• Assigned task: From the line containing "left eye: (1366, 407)" down to the final entry below, restate each line word for word.

Source records:
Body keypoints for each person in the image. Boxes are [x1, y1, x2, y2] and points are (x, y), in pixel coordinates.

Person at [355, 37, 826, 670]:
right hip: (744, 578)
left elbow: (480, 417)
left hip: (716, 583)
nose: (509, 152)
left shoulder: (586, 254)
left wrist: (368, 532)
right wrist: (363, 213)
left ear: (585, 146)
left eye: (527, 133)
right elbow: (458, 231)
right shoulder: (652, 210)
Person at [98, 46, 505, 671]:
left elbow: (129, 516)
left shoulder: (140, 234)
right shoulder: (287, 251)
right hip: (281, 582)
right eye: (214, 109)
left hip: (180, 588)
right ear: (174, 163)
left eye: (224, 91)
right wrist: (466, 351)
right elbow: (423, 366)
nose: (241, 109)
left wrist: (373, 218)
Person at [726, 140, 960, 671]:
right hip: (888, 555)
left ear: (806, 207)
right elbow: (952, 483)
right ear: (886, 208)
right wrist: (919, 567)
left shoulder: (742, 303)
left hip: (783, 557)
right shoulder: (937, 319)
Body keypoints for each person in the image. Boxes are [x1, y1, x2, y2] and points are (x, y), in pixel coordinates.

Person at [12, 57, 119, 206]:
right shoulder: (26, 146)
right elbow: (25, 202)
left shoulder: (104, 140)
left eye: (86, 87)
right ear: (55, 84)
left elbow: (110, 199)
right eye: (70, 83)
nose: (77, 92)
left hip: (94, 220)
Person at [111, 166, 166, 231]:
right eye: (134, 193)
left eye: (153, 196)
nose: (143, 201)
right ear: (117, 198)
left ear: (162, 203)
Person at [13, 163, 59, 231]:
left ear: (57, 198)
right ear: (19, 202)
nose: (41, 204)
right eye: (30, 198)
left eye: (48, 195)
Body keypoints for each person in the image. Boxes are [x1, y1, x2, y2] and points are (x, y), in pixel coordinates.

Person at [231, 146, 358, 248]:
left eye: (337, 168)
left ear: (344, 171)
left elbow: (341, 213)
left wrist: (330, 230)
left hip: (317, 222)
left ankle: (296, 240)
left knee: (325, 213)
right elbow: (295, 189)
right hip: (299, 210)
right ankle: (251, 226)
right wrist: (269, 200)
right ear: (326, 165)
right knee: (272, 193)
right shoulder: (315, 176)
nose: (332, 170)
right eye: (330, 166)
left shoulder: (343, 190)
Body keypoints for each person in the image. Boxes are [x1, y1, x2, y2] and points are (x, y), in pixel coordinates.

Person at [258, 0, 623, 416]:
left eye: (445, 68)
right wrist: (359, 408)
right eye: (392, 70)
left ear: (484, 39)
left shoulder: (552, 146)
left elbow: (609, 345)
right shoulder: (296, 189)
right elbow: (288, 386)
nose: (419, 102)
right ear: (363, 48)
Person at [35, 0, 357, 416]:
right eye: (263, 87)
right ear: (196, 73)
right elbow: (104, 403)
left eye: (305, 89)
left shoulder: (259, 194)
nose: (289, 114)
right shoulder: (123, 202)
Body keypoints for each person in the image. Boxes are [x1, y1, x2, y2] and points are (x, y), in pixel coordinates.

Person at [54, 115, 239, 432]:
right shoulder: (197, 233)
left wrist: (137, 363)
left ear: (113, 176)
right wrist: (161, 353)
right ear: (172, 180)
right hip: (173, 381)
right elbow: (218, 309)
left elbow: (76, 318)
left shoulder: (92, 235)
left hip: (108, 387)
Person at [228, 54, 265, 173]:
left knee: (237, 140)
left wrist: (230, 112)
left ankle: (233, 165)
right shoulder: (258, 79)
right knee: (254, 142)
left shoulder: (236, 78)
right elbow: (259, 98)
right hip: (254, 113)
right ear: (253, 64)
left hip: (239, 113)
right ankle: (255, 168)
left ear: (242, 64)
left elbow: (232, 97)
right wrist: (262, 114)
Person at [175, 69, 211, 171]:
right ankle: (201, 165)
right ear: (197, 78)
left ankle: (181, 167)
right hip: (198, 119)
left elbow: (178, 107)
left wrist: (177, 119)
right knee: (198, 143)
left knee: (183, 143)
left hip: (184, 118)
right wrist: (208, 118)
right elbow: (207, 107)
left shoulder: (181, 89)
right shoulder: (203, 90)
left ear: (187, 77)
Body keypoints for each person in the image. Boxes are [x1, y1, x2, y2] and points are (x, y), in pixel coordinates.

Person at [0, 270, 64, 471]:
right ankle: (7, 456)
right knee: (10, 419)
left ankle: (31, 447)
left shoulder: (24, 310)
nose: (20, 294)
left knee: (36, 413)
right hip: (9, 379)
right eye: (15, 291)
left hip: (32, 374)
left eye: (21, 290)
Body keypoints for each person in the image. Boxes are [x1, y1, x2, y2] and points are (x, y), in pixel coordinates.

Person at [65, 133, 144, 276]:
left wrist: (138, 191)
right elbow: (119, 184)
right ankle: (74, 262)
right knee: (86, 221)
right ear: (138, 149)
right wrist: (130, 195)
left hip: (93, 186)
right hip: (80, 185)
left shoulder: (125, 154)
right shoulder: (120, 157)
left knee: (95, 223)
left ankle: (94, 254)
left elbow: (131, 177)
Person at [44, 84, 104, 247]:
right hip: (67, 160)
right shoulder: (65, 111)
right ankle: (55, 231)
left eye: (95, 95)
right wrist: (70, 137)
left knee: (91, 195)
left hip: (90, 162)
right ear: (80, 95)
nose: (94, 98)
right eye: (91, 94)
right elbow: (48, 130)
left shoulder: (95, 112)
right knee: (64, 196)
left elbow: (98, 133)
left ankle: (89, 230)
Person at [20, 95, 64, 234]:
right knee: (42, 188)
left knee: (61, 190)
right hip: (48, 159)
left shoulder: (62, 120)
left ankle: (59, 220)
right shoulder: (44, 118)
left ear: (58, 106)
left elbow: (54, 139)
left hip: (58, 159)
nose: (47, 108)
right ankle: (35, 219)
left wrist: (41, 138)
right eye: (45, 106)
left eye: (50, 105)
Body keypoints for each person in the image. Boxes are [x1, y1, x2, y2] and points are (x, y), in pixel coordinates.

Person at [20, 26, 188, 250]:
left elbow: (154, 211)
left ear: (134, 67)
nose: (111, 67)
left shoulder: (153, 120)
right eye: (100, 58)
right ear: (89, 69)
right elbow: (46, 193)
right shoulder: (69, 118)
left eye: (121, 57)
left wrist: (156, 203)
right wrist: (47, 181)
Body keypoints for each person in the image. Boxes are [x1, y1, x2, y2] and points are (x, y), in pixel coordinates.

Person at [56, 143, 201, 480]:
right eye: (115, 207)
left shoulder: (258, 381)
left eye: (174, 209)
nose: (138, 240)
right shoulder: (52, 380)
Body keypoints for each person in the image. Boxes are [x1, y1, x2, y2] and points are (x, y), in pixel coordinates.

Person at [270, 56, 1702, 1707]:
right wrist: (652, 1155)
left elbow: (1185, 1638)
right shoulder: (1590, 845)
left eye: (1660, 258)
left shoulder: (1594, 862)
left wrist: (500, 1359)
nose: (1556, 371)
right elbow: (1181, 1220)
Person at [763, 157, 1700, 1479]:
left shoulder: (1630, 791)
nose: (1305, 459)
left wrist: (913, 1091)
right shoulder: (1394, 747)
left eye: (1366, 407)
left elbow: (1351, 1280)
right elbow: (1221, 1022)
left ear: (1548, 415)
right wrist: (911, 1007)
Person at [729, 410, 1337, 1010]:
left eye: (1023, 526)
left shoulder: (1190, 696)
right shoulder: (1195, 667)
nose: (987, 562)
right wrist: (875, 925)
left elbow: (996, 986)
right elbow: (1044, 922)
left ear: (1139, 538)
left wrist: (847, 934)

• Response to this exercise:
left eye: (1366, 407)
left elbow: (1351, 1280)
right elbow: (1221, 1022)
left ear: (1548, 415)
right wrist: (911, 1007)
Person at [729, 410, 1337, 1010]:
left eye: (1023, 526)
left shoulder: (1190, 696)
right shoulder: (1195, 667)
nose: (987, 562)
right wrist: (875, 925)
left elbow: (996, 986)
right elbow: (1044, 922)
left ear: (1139, 538)
left wrist: (847, 934)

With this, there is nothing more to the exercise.